## EXERCISE INPUT
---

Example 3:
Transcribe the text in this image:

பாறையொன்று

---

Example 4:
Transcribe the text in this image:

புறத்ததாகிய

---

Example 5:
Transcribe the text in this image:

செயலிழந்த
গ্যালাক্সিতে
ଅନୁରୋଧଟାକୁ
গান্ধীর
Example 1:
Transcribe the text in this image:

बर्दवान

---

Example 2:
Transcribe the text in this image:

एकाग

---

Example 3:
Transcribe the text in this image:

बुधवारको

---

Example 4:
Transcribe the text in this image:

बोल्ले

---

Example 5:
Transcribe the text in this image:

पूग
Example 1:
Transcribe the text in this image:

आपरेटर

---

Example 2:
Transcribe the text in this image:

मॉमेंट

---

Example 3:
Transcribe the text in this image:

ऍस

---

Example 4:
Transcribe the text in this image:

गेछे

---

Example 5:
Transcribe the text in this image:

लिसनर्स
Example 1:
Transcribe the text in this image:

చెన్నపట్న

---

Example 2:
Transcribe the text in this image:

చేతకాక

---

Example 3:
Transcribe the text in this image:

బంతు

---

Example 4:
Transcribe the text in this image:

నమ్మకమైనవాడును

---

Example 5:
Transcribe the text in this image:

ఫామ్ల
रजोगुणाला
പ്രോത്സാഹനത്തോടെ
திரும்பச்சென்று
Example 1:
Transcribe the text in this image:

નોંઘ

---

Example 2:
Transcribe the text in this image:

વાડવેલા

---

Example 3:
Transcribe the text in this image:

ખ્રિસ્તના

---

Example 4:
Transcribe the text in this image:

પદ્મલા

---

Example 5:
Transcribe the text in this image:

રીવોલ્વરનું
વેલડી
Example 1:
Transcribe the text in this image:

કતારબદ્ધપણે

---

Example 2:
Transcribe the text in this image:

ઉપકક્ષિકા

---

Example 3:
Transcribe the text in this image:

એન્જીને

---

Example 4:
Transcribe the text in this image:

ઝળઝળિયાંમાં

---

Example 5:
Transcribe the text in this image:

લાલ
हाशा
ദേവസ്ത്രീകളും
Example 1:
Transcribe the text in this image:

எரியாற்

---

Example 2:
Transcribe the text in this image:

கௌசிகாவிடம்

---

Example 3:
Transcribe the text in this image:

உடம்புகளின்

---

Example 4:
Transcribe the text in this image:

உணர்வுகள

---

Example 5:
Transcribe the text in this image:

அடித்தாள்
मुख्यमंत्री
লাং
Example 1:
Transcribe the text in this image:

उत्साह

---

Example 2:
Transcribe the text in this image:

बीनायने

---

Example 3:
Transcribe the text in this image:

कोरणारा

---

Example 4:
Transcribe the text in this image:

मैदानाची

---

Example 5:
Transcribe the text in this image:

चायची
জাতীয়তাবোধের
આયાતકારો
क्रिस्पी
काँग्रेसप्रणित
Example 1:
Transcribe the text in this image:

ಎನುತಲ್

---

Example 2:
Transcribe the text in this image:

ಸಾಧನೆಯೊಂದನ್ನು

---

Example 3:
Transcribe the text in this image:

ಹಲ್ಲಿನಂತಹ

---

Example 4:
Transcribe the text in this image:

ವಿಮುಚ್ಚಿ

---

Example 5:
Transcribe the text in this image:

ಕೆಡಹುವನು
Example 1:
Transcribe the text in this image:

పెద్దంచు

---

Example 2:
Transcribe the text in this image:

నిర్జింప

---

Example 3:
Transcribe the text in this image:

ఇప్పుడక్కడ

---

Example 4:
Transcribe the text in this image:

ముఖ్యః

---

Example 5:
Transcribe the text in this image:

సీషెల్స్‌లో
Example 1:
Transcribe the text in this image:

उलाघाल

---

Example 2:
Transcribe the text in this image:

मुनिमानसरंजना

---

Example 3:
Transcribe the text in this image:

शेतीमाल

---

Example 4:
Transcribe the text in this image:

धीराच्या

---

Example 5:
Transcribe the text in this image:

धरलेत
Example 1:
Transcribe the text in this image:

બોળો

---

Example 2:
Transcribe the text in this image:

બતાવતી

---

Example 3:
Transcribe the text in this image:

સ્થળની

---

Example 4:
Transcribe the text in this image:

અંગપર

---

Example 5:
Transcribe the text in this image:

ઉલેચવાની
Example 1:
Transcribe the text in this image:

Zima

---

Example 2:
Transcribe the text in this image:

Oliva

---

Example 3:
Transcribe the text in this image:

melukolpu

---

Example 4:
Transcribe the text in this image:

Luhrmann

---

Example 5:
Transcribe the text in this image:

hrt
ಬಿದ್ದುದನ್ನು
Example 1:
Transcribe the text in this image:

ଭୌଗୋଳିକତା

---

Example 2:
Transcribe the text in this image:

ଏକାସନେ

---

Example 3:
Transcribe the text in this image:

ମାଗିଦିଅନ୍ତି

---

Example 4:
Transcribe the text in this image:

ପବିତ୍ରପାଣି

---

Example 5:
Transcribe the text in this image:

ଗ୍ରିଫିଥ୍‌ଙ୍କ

## ACTIVITY
Copy out all the entries exactly once more.

## REPLY
---

Example 3:
Transcribe the text in this image:

பாறையொன்று

---

Example 4:
Transcribe the text in this image:

புறத்ததாகிய

---

Example 5:
Transcribe the text in this image:

செயலிழந்த
গ্যালাক্সিতে
ଅନୁରୋଧଟାକୁ
গান্ধীর
Example 1:
Transcribe the text in this image:

बर्दवान

---

Example 2:
Transcribe the text in this image:

एकाग

---

Example 3:
Transcribe the text in this image:

बुधवारको

---

Example 4:
Transcribe the text in this image:

बोल्ले

---

Example 5:
Transcribe the text in this image:

पूग
Example 1:
Transcribe the text in this image:

आपरेटर

---

Example 2:
Transcribe the text in this image:

मॉमेंट

---

Example 3:
Transcribe the text in this image:

ऍस

---

Example 4:
Transcribe the text in this image:

गेछे

---

Example 5:
Transcribe the text in this image:

लिसनर्स
Example 1:
Transcribe the text in this image:

చెన్నపట్న

---

Example 2:
Transcribe the text in this image:

చేతకాక

---

Example 3:
Transcribe the text in this image:

బంతు

---

Example 4:
Transcribe the text in this image:

నమ్మకమైనవాడును

---

Example 5:
Transcribe the text in this image:

ఫామ్ల
रजोगुणाला
പ്രോത്സാഹനത്തോടെ
திரும்பச்சென்று
Example 1:
Transcribe the text in this image:

નોંઘ

---

Example 2:
Transcribe the text in this image:

વાડવેલા

---

Example 3:
Transcribe the text in this image:

ખ્રિસ્તના

---

Example 4:
Transcribe the text in this image:

પદ્મલા

---

Example 5:
Transcribe the text in this image:

રીવોલ્વરનું
વેલડી
Example 1:
Transcribe the text in this image:

કતારબદ્ધપણે

---

Example 2:
Transcribe the text in this image:

ઉપકક્ષિકા

---

Example 3:
Transcribe the text in this image:

એન્જીને

---

Example 4:
Transcribe the text in this image:

ઝળઝળિયાંમાં

---

Example 5:
Transcribe the text in this image:

લાલ
हाशा
ദേവസ്ത്രീകളും
Example 1:
Transcribe the text in this image:

எரியாற்

---

Example 2:
Transcribe the text in this image:

கௌசிகாவிடம்

---

Example 3:
Transcribe the text in this image:

உடம்புகளின்

---

Example 4:
Transcribe the text in this image:

உணர்வுகள

---

Example 5:
Transcribe the text in this image:

அடித்தாள்
मुख्यमंत्री
লাং
Example 1:
Transcribe the text in this image:

उत्साह

---

Example 2:
Transcribe the text in this image:

बीनायने

---

Example 3:
Transcribe the text in this image:

कोरणारा

---

Example 4:
Transcribe the text in this image:

मैदानाची

---

Example 5:
Transcribe the text in this image:

चायची
জাতীয়তাবোধের
આયાતકારો
क्रिस्पी
काँग्रेसप्रणित
Example 1:
Transcribe the text in this image:

ಎನುತಲ್

---

Example 2:
Transcribe the text in this image:

ಸಾಧನೆಯೊಂದನ್ನು

---

Example 3:
Transcribe the text in this image:

ಹಲ್ಲಿನಂತಹ

---

Example 4:
Transcribe the text in this image:

ವಿಮುಚ್ಚಿ

---

Example 5:
Transcribe the text in this image:

ಕೆಡಹುವನು
Example 1:
Transcribe the text in this image:

పెద్దంచు

---

Example 2:
Transcribe the text in this image:

నిర్జింప

---

Example 3:
Transcribe the text in this image:

ఇప్పుడక్కడ

---

Example 4:
Transcribe the text in this image:

ముఖ్యః

---

Example 5:
Transcribe the text in this image:

సీషెల్స్‌లో
Example 1:
Transcribe the text in this image:

उलाघाल

---

Example 2:
Transcribe the text in this image:

मुनिमानसरंजना

---

Example 3:
Transcribe the text in this image:

शेतीमाल

---

Example 4:
Transcribe the text in this image:

धीराच्या

---

Example 5:
Transcribe the text in this image:

धरलेत
Example 1:
Transcribe the text in this image:

બોળો

---

Example 2:
Transcribe the text in this image:

બતાવતી

---

Example 3:
Transcribe the text in this image:

સ્થળની

---

Example 4:
Transcribe the text in this image:

અંગપર

---

Example 5:
Transcribe the text in this image:

ઉલેચવાની
Example 1:
Transcribe the text in this image:

Zima

---

Example 2:
Transcribe the text in this image:

Oliva

---

Example 3:
Transcribe the text in this image:

melukolpu

---

Example 4:
Transcribe the text in this image:

Luhrmann

---

Example 5:
Transcribe the text in this image:

hrt
ಬಿದ್ದುದನ್ನು
Example 1:
Transcribe the text in this image:

ଭୌଗୋଳିକତା

---

Example 2:
Transcribe the text in this image:

ଏକାସନେ

---

Example 3:
Transcribe the text in this image:

ମାଗିଦିଅନ୍ତି

---

Example 4:
Transcribe the text in this image:

ପବିତ୍ରପାଣି

---

Example 5:
Transcribe the text in this image:

ଗ୍ରିଫିଥ୍‌ଙ୍କ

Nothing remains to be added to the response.